Claas hat sein Traktorenwerk im französischen Le Mans – die „Zukunftsfabrik“ - nach dreijähriger Umbauphase offiziell in Betrieb genommen. Im Jahr 2017 gab das Unternehmen den Startschuss für eine erneute Großinvestition in Le Mans. 40 Millionen Euro wurden vor allem in die komplette Erneuerung der Montage und die digitale Transformation des Werkes gesteckt. Damit summieren sich die Investitionen in Le Mans, dem Entwicklungszentrum in Vélizy und dem Test- und Validierungszentrum in Trangé seit der Übernahme von Renault Agriculture im Jahr 2003 auf rund 80 Millionen Euro.
Durch Einsatz modernster Virtual Reality-Technologien konnten bereits bei der Werksplanung alle Prozesse digital durchlaufen werden, selbst mit Traktormodellen, die noch gar nicht produziert werden. Mit 3D-Animationen und VR-Brillen wurden unzählige Möglichkeiten durchgespielt, um alle Montageschritte vom Antriebsstrang bis zu zum fertigen und geprüften Traktor durchzuspielen. 

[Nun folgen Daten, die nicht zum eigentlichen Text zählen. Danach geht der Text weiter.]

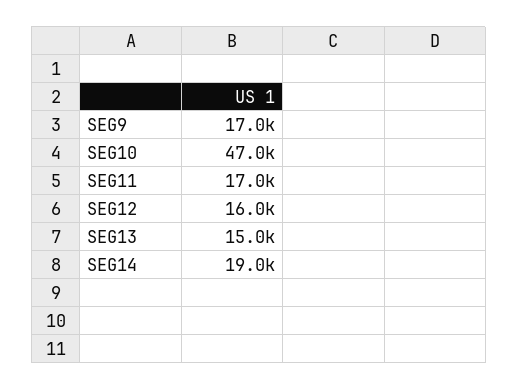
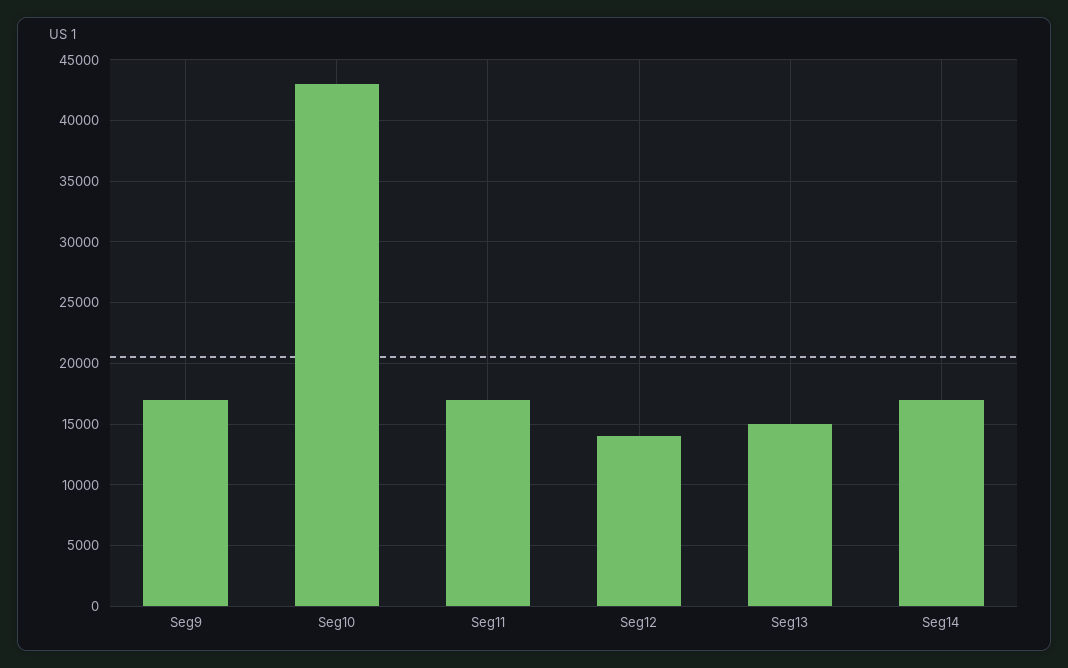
SEG10: 47000 -> 43000
SEG12: 16000 -> 14000
SEG14: 19000 -> 17000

Ein wesentlicher Faktor für die Automatisierung der Produktion war die Einführung so genannter Automated Guided Vehicles (AGV). 40 dieser autonomen Trägerfahrzeuge transportieren die Traktoren fahrerlos und komplett automatisch von der ersten bis zur letzten Montagestation, und können bis zu 20 Tonnen Last bewegen. Künftig sollen so bis zu 60 Traktoren am Tag produziert werden können, was einer jährlichen Produktionskapazität von mehr als 13.000 Traktoren entspricht - im Vergleich zu heute rund 10.000 Einheiten.
In Le Mans werden derzeit fünf Traktorenbaureihen von 75 bis 460 PS gebaut. Zusammen mit dem Entwicklungszentrum in Vélizy bei Paris und dem Test- und Validierungszentrum in Trangé sind in Le Mans rund 1.000 Mitarbeiter beschäftigt.